**Records for the task:**
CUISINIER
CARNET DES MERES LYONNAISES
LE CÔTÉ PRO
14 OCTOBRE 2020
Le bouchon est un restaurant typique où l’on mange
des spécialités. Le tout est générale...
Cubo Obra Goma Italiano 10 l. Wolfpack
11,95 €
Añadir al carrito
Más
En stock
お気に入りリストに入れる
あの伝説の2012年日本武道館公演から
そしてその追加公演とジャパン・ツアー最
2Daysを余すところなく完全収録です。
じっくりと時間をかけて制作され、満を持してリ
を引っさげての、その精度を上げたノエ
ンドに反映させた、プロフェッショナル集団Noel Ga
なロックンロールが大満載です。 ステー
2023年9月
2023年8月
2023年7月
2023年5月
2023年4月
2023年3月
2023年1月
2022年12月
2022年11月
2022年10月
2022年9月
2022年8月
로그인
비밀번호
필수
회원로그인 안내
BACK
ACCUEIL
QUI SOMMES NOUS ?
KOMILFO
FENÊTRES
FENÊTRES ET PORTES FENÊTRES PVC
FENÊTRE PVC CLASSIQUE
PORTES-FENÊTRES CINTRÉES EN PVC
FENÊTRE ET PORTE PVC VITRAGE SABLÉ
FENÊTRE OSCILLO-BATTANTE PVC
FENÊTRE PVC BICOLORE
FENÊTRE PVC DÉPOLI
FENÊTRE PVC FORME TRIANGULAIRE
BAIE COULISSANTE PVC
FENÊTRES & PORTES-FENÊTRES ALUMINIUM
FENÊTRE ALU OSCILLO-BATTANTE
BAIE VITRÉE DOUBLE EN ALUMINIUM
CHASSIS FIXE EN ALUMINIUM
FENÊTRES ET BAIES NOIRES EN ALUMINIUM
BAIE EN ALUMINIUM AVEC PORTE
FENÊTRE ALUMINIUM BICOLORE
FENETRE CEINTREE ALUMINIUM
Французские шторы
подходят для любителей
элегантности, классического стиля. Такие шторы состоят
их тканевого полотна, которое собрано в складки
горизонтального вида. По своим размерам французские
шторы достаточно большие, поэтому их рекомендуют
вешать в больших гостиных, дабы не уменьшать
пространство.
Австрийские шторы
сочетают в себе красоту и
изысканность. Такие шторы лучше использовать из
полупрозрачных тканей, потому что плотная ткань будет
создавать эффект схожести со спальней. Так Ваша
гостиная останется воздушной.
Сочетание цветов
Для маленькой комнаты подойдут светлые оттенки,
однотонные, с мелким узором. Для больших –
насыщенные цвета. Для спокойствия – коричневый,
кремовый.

**What is expected:** Rename "ALUMINIUM" to "ALUMINUM" wherever it appears in the items above, and write out the text of every item again with no other changes.

**Solution to this task:**
CUISINIER
CARNET DES MERES LYONNAISES
LE CÔTÉ PRO
14 OCTOBRE 2020
Le bouchon est un restaurant typique où l’on mange
des spécialités. Le tout est générale...
Cubo Obra Goma Italiano 10 l. Wolfpack
11,95 €
Añadir al carrito
Más
En stock
お気に入りリストに入れる
あの伝説の2012年日本武道館公演から
そしてその追加公演とジャパン・ツアー最
2Daysを余すところなく完全収録です。
じっくりと時間をかけて制作され、満を持してリ
を引っさげての、その精度を上げたノエ
ンドに反映させた、プロフェッショナル集団Noel Ga
なロックンロールが大満載です。 ステー
2023年9月
2023年8月
2023年7月
2023年5月
2023年4月
2023年3月
2023年1月
2022年12月
2022年11月
2022年10月
2022年9月
2022年8月
로그인
비밀번호
필수
회원로그인 안내
BACK
ACCUEIL
QUI SOMMES NOUS ?
KOMILFO
FENÊTRES
FENÊTRES ET PORTES FENÊTRES PVC
FENÊTRE PVC CLASSIQUE
PORTES-FENÊTRES CINTRÉES EN PVC
FENÊTRE ET PORTE PVC VITRAGE SABLÉ
FENÊTRE OSCILLO-BATTANTE PVC
FENÊTRE PVC BICOLORE
FENÊTRE PVC DÉPOLI
FENÊTRE PVC FORME TRIANGULAIRE
BAIE COULISSANTE PVC
FENÊTRES & PORTES-FENÊTRES ALUMINUM
FENÊTRE ALU OSCILLO-BATTANTE
BAIE VITRÉE DOUBLE EN ALUMINUM
CHASSIS FIXE EN ALUMINUM
FENÊTRES ET BAIES NOIRES EN ALUMINUM
BAIE EN ALUMINUM AVEC PORTE
FENÊTRE ALUMINUM BICOLORE
FENETRE CEINTREE ALUMINUM
Французские шторы
подходят для любителей
элегантности, классического стиля. Такие шторы состоят
их тканевого полотна, которое собрано в складки
горизонтального вида. По своим размерам французские
шторы достаточно большие, поэтому их рекомендуют
вешать в больших гостиных, дабы не уменьшать
пространство.
Австрийские шторы
сочетают в себе красоту и
изысканность. Такие шторы лучше использовать из
полупрозрачных тканей, потому что плотная ткань будет
создавать эффект схожести со спальней. Так Ваша
гостиная останется воздушной.
Сочетание цветов
Для маленькой комнаты подойдут светлые оттенки,
однотонные, с мелким узором. Для больших –
насыщенные цвета. Для спокойствия – коричневый,
кремовый.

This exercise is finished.